= INSTRUCTIONS TO FOLLOW =
Work through the material beneath and count the lines that include "収益ってどんな感"; the answer is that number alone.

= DATA FOR THIS TASK =
⟨
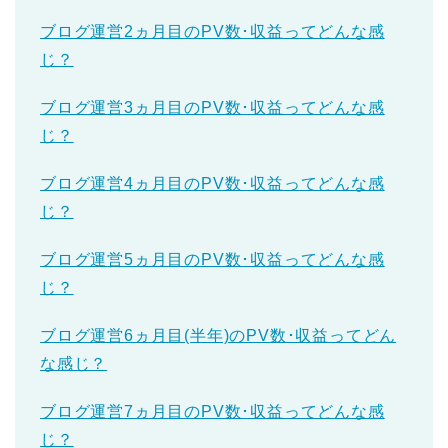
ブログ運営2ヵ月目のPV数･収益ってどんな感
じ？
ブログ運営3ヵ月目のPV数･収益ってどんな感
じ？
ブログ運営4ヵ月目のPV数･収益ってどんな感
じ？
ブログ運営5ヵ月目のPV数･収益ってどんな感
じ？
ブログ運営6ヵ月目(半年)のPV数･収益ってどん
な感じ？
ブログ運営7ヵ月目のPV数･収益ってどんな感
じ？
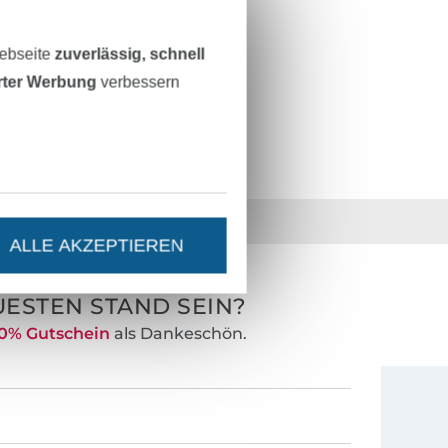
astisch
Karte - 3 Meter
Webseite
zuverlässig, schnell
erter Werbung
verbessern
5816
36 Jahre Erfahrung
ALLE AKZEPTIEREN
ESTEN STAND SEIN?
0% Gutschein
als Dankeschön.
⟩
= WRITTEN SOLUTION =
5